Material for this exercise: Begin

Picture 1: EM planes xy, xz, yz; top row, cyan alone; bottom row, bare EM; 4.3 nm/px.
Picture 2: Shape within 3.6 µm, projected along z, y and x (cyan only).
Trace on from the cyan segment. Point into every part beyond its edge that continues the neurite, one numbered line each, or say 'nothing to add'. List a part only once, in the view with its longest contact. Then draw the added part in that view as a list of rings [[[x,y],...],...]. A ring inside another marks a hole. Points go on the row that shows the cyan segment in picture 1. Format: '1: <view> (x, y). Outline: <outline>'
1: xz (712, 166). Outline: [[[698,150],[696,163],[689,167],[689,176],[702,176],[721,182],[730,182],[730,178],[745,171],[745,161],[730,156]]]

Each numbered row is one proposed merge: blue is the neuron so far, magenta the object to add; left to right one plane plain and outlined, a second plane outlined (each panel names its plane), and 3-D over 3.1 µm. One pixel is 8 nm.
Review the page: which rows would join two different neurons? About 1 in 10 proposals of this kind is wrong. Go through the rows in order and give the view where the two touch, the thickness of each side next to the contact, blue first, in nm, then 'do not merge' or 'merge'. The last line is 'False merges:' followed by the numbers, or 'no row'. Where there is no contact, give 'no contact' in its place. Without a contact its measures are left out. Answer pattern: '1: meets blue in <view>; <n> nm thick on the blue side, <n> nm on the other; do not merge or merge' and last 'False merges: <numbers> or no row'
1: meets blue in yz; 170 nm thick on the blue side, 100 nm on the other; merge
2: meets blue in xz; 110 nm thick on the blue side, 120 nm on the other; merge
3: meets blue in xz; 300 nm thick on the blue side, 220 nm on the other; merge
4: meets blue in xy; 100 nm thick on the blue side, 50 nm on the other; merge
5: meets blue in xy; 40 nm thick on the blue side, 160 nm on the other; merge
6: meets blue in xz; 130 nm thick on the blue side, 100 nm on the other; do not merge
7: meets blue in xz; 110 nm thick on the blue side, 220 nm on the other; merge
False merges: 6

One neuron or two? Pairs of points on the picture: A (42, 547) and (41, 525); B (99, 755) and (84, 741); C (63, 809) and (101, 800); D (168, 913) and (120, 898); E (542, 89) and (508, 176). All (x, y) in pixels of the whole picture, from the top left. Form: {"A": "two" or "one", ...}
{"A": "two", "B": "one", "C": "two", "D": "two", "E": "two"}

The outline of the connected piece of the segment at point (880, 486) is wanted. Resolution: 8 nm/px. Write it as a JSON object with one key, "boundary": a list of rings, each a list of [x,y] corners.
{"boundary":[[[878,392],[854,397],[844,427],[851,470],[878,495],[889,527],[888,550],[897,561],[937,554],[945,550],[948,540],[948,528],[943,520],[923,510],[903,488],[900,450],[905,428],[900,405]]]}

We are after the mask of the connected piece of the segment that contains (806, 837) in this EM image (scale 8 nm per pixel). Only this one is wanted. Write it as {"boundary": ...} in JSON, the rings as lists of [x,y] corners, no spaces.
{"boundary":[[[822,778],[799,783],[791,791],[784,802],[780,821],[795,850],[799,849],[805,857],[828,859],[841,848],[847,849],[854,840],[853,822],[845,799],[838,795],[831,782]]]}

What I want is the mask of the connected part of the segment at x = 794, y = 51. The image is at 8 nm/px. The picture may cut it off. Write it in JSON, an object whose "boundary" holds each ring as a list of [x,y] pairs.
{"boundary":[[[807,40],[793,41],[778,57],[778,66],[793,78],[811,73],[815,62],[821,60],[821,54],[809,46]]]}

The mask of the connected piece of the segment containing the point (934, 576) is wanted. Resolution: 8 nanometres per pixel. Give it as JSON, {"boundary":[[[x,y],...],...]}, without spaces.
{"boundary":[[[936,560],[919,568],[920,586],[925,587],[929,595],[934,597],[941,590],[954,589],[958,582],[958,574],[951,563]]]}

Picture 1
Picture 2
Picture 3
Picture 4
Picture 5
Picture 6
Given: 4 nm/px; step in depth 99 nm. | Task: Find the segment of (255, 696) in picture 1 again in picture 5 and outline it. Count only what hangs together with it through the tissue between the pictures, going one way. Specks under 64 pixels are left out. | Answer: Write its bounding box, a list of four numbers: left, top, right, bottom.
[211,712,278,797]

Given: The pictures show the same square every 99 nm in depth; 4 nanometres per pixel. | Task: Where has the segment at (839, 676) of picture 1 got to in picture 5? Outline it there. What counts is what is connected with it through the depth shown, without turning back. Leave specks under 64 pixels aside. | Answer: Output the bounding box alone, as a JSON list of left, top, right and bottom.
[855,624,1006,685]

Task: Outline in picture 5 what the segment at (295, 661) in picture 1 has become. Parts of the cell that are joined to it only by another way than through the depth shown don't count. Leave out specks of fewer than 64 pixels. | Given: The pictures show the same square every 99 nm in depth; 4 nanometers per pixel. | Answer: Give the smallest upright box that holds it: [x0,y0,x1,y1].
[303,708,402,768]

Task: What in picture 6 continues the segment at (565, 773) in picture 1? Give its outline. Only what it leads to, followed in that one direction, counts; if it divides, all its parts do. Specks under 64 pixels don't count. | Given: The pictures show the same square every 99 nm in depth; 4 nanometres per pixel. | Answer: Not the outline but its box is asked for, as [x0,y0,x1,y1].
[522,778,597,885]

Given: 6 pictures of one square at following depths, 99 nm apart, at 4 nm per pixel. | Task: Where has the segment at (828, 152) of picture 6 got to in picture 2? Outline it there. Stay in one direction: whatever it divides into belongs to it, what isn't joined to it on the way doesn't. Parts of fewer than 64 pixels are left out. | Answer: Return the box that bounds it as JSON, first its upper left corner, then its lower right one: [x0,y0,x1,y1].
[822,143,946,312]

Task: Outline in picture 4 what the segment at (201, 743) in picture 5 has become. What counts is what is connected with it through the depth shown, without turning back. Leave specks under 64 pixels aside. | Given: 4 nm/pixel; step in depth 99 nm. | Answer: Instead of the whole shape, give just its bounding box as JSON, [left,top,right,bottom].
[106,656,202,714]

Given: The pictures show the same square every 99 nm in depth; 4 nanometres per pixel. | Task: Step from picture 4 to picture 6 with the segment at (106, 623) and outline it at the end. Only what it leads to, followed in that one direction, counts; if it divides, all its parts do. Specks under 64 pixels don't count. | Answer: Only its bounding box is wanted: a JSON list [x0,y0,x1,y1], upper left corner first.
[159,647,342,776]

Material for this exercise: End

Goal of the exercise: Could you please reproduce each record exactly, leaving nothing out?

Result below:
Picture 1: EM planes xy, xz, yz; top row, cyan alone; bottom row, bare EM; 4.3 nm/px.
Picture 2: Shape within 3.6 µm, projected along z, y and x (cyan only).
Trace on from the cyan segment. Point into every part beyond its edge that continues the neurite, one numbered line each, or say 'nothing to add'. List a part only once, in the view with its longest contact. Then draw the added part in that view as a list of rings [[[x,y],...],...]. A ring inside another marks a hole. Points go on the row that shows the cyan segment in picture 1. Format: '1: <view> (x, y). Outline: <outline>'
1: xz (712, 166). Outline: [[[698,150],[696,163],[689,167],[689,176],[702,176],[721,182],[730,182],[730,178],[745,171],[745,161],[730,156]]]

Each numbered row is one proposed merge: blue is the neuron so far, magenta the object to add; left to right one plane plain and outlined, a second plane outlined (each panel names its plane), and 3-D over 3.1 µm. One pixel is 8 nm.
Review the page: which rows would join two different neurons? About 1 in 10 proposals of this kind is wrong. Go through the rows in order and give the view where the two touch, the thickness of each side next to the contact, blue first, in nm, then 'do not merge' or 'merge'. The last line is 'False merges:' followed by the numbers, or 'no row'. Where there is no contact, give 'no contact' in its place. Without a contact its measures are left out. Answer pattern: '1: meets blue in <view>; <n> nm thick on the blue side, <n> nm on the other; do not merge or merge' and last 'False merges: <numbers> or no row'
1: meets blue in yz; 170 nm thick on the blue side, 100 nm on the other; merge
2: meets blue in xz; 110 nm thick on the blue side, 120 nm on the other; merge
3: meets blue in xz; 300 nm thick on the blue side, 220 nm on the other; merge
4: meets blue in xy; 100 nm thick on the blue side, 50 nm on the other; merge
5: meets blue in xy; 40 nm thick on the blue side, 160 nm on the other; merge
6: meets blue in xz; 130 nm thick on the blue side, 100 nm on the other; do not merge
7: meets blue in xz; 110 nm thick on the blue side, 220 nm on the other; merge
False merges: 6

One neuron or two? Pairs of points on the picture: A (42, 547) and (41, 525); B (99, 755) and (84, 741); C (63, 809) and (101, 800); D (168, 913) and (120, 898); E (542, 89) and (508, 176). All (x, y) in pixels of the whole picture, from the top left. Form: {"A": "two" or "one", ...}
{"A": "two", "B": "one", "C": "two", "D": "two", "E": "two"}

The outline of the connected piece of the segment at point (880, 486) is wanted. Resolution: 8 nm/px. Write it as a JSON object with one key, "boundary": a list of rings, each a list of [x,y] corners.
{"boundary":[[[878,392],[854,397],[844,427],[851,470],[878,495],[889,527],[888,550],[897,561],[937,554],[945,550],[948,540],[948,528],[943,520],[923,510],[903,488],[900,450],[905,428],[900,405]]]}

We are after the mask of the connected piece of the segment that contains (806, 837) in this EM image (scale 8 nm per pixel). Only this one is wanted. Write it as {"boundary": ...} in JSON, the rings as lists of [x,y] corners, no spaces.
{"boundary":[[[822,778],[799,783],[791,791],[784,802],[780,821],[795,850],[799,849],[805,857],[828,859],[841,848],[847,849],[854,840],[853,822],[845,799],[838,795],[831,782]]]}

What I want is the mask of the connected part of the segment at x = 794, y = 51. The image is at 8 nm/px. The picture may cut it off. Write it in JSON, an object whose "boundary" holds each ring as a list of [x,y] pairs.
{"boundary":[[[807,40],[793,41],[778,57],[778,66],[793,78],[811,73],[815,62],[821,60],[821,54],[809,46]]]}

The mask of the connected piece of the segment containing the point (934, 576) is wanted. Resolution: 8 nanometres per pixel. Give it as JSON, {"boundary":[[[x,y],...],...]}, without spaces.
{"boundary":[[[936,560],[919,568],[920,586],[925,587],[929,595],[934,597],[941,590],[954,589],[958,582],[958,574],[951,563]]]}

Picture 1
Picture 2
Picture 3
Picture 4
Picture 5
Picture 6
Given: 4 nm/px; step in depth 99 nm. | Task: Find the segment of (255, 696) in picture 1 again in picture 5 and outline it. Count only what hangs together with it through the tissue between the pictures, going one way. Specks under 64 pixels are left out. | Answer: Write its bounding box, a list of four numbers: left, top, right, bottom.
[211,712,278,797]

Given: The pictures show the same square every 99 nm in depth; 4 nanometres per pixel. | Task: Where has the segment at (839, 676) of picture 1 got to in picture 5? Outline it there. What counts is what is connected with it through the depth shown, without turning back. Leave specks under 64 pixels aside. | Answer: Output the bounding box alone, as a JSON list of left, top, right and bottom.
[855,624,1006,685]

Task: Outline in picture 5 what the segment at (295, 661) in picture 1 has become. Parts of the cell that are joined to it only by another way than through the depth shown don't count. Leave out specks of fewer than 64 pixels. | Given: The pictures show the same square every 99 nm in depth; 4 nanometers per pixel. | Answer: Give the smallest upright box that holds it: [x0,y0,x1,y1].
[303,708,402,768]

Task: What in picture 6 continues the segment at (565, 773) in picture 1? Give its outline. Only what it leads to, followed in that one direction, counts; if it divides, all its parts do. Specks under 64 pixels don't count. | Given: The pictures show the same square every 99 nm in depth; 4 nanometres per pixel. | Answer: Not the outline but its box is asked for, as [x0,y0,x1,y1].
[522,778,597,885]

Given: 6 pictures of one square at following depths, 99 nm apart, at 4 nm per pixel. | Task: Where has the segment at (828, 152) of picture 6 got to in picture 2? Outline it there. Stay in one direction: whatever it divides into belongs to it, what isn't joined to it on the way doesn't. Parts of fewer than 64 pixels are left out. | Answer: Return the box that bounds it as JSON, first its upper left corner, then its lower right one: [x0,y0,x1,y1].
[822,143,946,312]

Task: Outline in picture 4 what the segment at (201, 743) in picture 5 has become. What counts is what is connected with it through the depth shown, without turning back. Leave specks under 64 pixels aside. | Given: 4 nm/pixel; step in depth 99 nm. | Answer: Instead of the whole shape, give just its bounding box as JSON, [left,top,right,bottom].
[106,656,202,714]

Given: The pictures show the same square every 99 nm in depth; 4 nanometres per pixel. | Task: Step from picture 4 to picture 6 with the segment at (106, 623) and outline it at the end. Only what it leads to, followed in that one direction, counts; if it divides, all its parts do. Specks under 64 pixels don't count. | Answer: Only its bounding box is wanted: a JSON list [x0,y0,x1,y1], upper left corner first.
[159,647,342,776]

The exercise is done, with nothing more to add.